Father Ledet locked the rectory door and went into the garage to start the parish car, a venerable black Lincoln. He backed out onto the street, and when the car stopped, he still floated along in a drifting crescent, and he realized that he'd had maybe an ounce too much of brandy. It occurred to him that he should call the housekeeper to drive him to the hospital. It would take only five minutes for her to come over, but then, the old Baptist woman was always figuring him out, and he would have to endure Mrs. Scott's roundabout questions and sniffs of the air. Father Ledet felt his mossy human side take over, and he began to navigate the streets of the little town on his own, stopping the car too far into the intersection at Jackman Avenue, clipping a curb on a turn at Bourgeois Street.
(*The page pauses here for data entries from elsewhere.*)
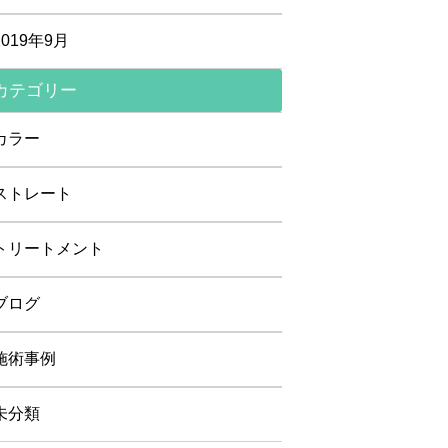
2019年9月
カテゴリー
カラー
ストレート
トリートメント
ブログ
施術事例
未分類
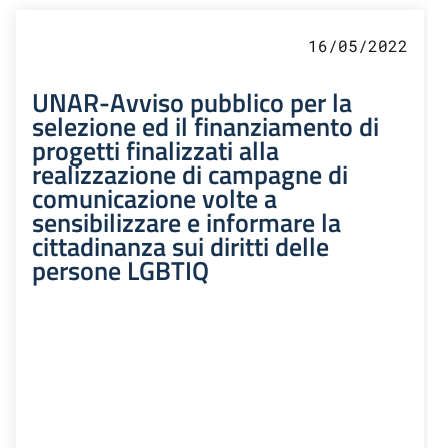
16/05/2022
UNAR-Avviso pubblico per la
selezione ed il finanziamento di
progetti finalizzati alla
realizzazione di campagne di
comunicazione volte a
sensibilizzare e informare la
cittadinanza sui diritti delle
persone LGBTIQ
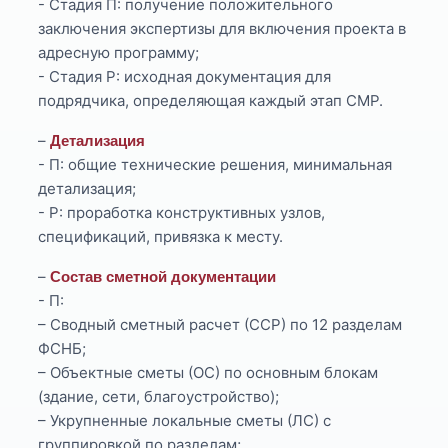
- Стадия П: получение положительного
заключения экспертизы для включения проекта в
адресную программу;
- Стадия Р: исходная документация для
подрядчика, определяющая каждый этап СМР.
–
Детализация
- П: общие технические решения, минимальная
детализация;
- Р: проработка конструктивных узлов,
спецификаций, привязка к месту.
–
Состав сметной документации
- П:
– Сводный сметный расчет (ССР) по 12 разделам
ФСНБ;
– Объектные сметы (ОС) по основным блокам
(здание, сети, благоустройство);
– Укрупненные локальные сметы (ЛС) с
группировкой по разделам;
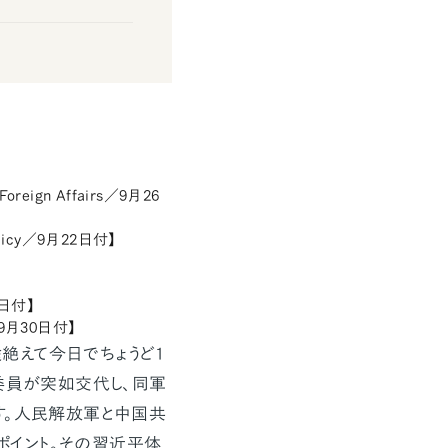
／Foreign Affairs／9月26
 Policy／9月22日付】
30日付】
st／9月30日付】
絶えて今日でちょうど1
委員が突如交代し、同軍
す。人民解放軍と中国共
イント。その習近平体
The car had its logical movement, but his head had a motion of its own.

*   *   *

Patrolman Vic Garafola was parked in front of the post office, talking to the dispatcher about a cow eating string beans out of Mrs. LeBlanc's garden, when he heard a crash in the intersection behind him. In his rearview, he saw that a long black sedan had battered the side of a powder-blue Ford. He backed his cruiser fifty feet and turned on his flashers. When he got out and saw his own parish priest sitting wide-eyed behind the steering wheel, he ran to the window.

“You all right, Father?”

The priest had a little red mark on his high forehead, but he smiled dumbly and nodded. Patrolman Garafola looked over to the smashed passenger side door of a faded Crown Victoria. A pretty older woman sat in the middle of the bench seat holding her elbow. He opened the door and saw that Mrs. Mamie Barrilleaux's right arm was obviously broken, and her mouth was twitching with pain. Vic's face reddened because it made him angry to see nice people get hurt when it wasn't their fault.

“Mrs. Mamie, you hurtin' a lot?” Vic asked. Behind him, the priest walked up and put his hand on Vic's shoulder. When the woman saw Father Ledet, her face was transfigured.

“Oh, it's nothing, just a little bump. Father, did I cause the accident?”

The patrolman looked at the priest for the answer.

“Mamie, your arm.” He took his hand off the policeman and stepped back. Vic could see that the priest was shocked. He knew that Father Ledet was called out to give last rites to strangers at gory highway wrecks all the time, but this woman was the vice president of the Ladies Altar Society, the group who polished the old church, put flowers on the altar, knit afghans to put on his lap in the drafty wooden rectory.